### The problem
Retype each line of the data below character for character, omitting the pictures.

### Material provided
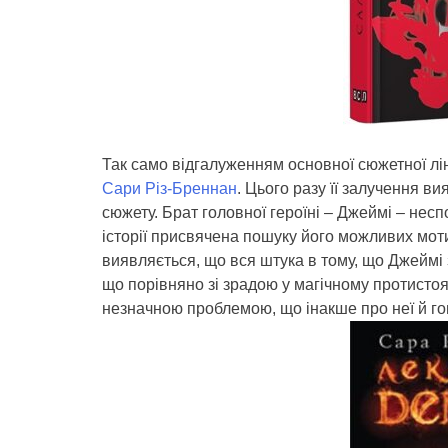
Так само відгалуженням основної сюжетної лін
Сари Різ-Бреннан
. Цього разу її залучення в
сюжету. Брат головної героїні – Джеймі – несп
історії присвячена пошуку його можливих моти
виявляється, що вся штука в тому, що Джеймі 
що порівняно зі зрадою у магічному протистоя
незначною проблемою, що інакше про неї й го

### Reply to the exercise
Так само відгалуженням основної сюжетної лін
Сари Різ-Бреннан
. Цього разу її залучення в
сюжету. Брат головної героїні – Джеймі – несп
історії присвячена пошуку його можливих моти
виявляється, що вся штука в тому, що Джеймі 
що порівняно зі зрадою у магічному протистоя
незначною проблемою, що інакше про неї й го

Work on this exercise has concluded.